Again, unlike Palin or his fellow TV journalist contemporaries, Pierre refuses to conform to type. For a start it's quickly clear, through a combination of his appearance and his driving, that our host is absolutely trashed. In truth, despite the historical content, the film is really a gonzo road movie in which Pierre's passion takes centre stage as recalls his childhood in Mexico city, the stories that fuel his imagination, and explores his thesis that the heart of Aztec Mexico is still throbbing hard under the surface of the capital city.

And indeed it is, literally - wherever tears appear in the world's largest city, he shows us, the ruins of the Aztec empire are exposed, and we watch archaologists uncovering sacred grounds, the bodies of Aztec children and shards of Aztec stone. This most spectacular civilisation, Pierre reminds us, was carved by a stone age society. Indeed, without not only steel, but also without wheels. He finds the place, locked away behind an iron gate, where Cortes, the Spanish usurper, met Moctezuma first - he was welcomed not as an invader but as a God. Once more, Palin might film the spot through the gate. Not DBC Pierre - he just bribes a policeman and gets in that way.

So, allowed in as Gods, the Spanish took the Aztec Empire, and Moctezuma was stoned by his own people for letting them down. Pierre is intent on mourning the collapse of the civilisation which inspires him so. "There's only one way to get over the decline and collapse of an empire", he tells us sourly, sitting in a seedy bar. "And that's to get completely lashed ". He throws back a tequila, shaking his head, looking around. "I can't say it feels any better". So he has another.

Incensed, he decides to take the Palace back for the Aztecs. He is approached by a local, outside. "Do I want an official tour?", he says disdainfully, preparing to storm the place, "what the fuck is that?". He banters with the guard on the gate, but gets no further. By now, anyway, his misanthropy knows no bounds, so what does he do? He drinks lots more, he reminisces about a dead girlfriend and the centrality of death in the Mexican character, and goes out at night looking for fresh corpses. When he finds some, he takes photos. By now I am thinking this is surely one of the oddest bits of TV I've ever come across. Back in the daylight, pissed, he wanders into a church, lights up, and starts rambling about Dracula.

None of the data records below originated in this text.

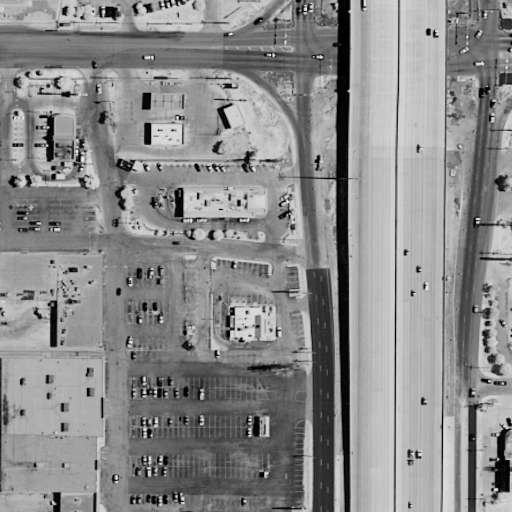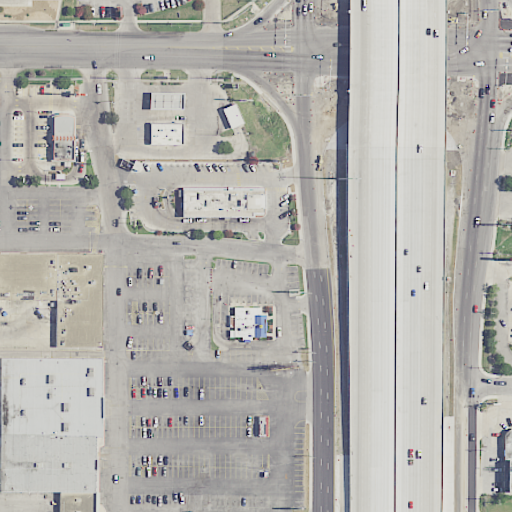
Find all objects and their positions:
road: (509, 2)
road: (399, 14)
road: (305, 18)
traffic signals: (305, 19)
road: (263, 20)
road: (211, 23)
road: (128, 25)
traffic signals: (339, 36)
road: (408, 36)
road: (247, 37)
traffic signals: (510, 39)
road: (304, 49)
road: (96, 50)
road: (383, 58)
road: (424, 60)
road: (247, 61)
traffic signals: (281, 63)
road: (396, 64)
road: (501, 65)
traffic signals: (454, 66)
road: (6, 69)
road: (392, 86)
traffic signals: (489, 86)
road: (163, 89)
road: (276, 94)
road: (126, 96)
gas station: (167, 100)
building: (167, 100)
building: (165, 101)
road: (498, 113)
building: (232, 115)
building: (232, 115)
building: (166, 133)
building: (166, 134)
building: (62, 137)
building: (62, 137)
road: (196, 147)
road: (497, 157)
road: (511, 158)
road: (7, 161)
road: (233, 177)
road: (129, 179)
road: (57, 191)
road: (494, 199)
building: (221, 202)
building: (222, 203)
road: (272, 216)
road: (315, 222)
road: (159, 245)
road: (471, 255)
road: (116, 280)
building: (59, 290)
building: (60, 290)
road: (499, 302)
road: (303, 303)
road: (381, 314)
road: (417, 316)
road: (285, 317)
building: (248, 322)
building: (249, 322)
road: (512, 374)
road: (206, 376)
road: (310, 381)
road: (486, 387)
building: (50, 396)
road: (511, 397)
road: (496, 412)
building: (50, 429)
building: (507, 440)
road: (288, 446)
road: (324, 447)
road: (487, 454)
building: (507, 459)
building: (46, 463)
building: (508, 475)
building: (76, 501)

Mexico, he tells us, has dreamt up a unique cocktail of death-fascination, where the pre-Spanish culture of death worship has combined with the Christian concept of mortality. He asks a priest about it, making sure he mentions Christians ripping the hearts from still-living children in the process. Yet Aztec magic still holds sway, and as Pierre decides he wants to climb a mountain to find the resting place of Moctezuma, he realises that he had better have his soul cleansed first. He buys some dried hummingbirds, for starters. It will ward off curses, apparently.

The Sierra Madras mountains are his destination, a magical realm, and he starts his climb, intent on finding spirits, "secrets from the past", living remnants of the Aztec world, and gold. Most people, as he climbs, are too frightened to talk of the spirits. Pierre has been here before, actually, and he seems scared too - after all, he points out, "the last time I left this valley, many years ago, my life went hurtling into a downward spiral from which I've only just recovered". He keeps climbing anyway.

But, just in case, he sacrifices a couple of chickens first. By the time's that done, he's "as clean as a whistle", he says, "a poet". And he needs to be cleansed. "There are many things that happen to you, physically and emotionally", he says, "which leave a smudge". The bit where the first chicken is beheaded - with kitchen scissors - is horrifying. And after all that, standing in the swirling mist, Pierre is still too scared to climb the mountain. So he gets absolutely slaughtered again, then turns back: the gonzo journo who turns back! Give him another beer and he'll do it, I was shouting.

For all that, an exhilarating programme.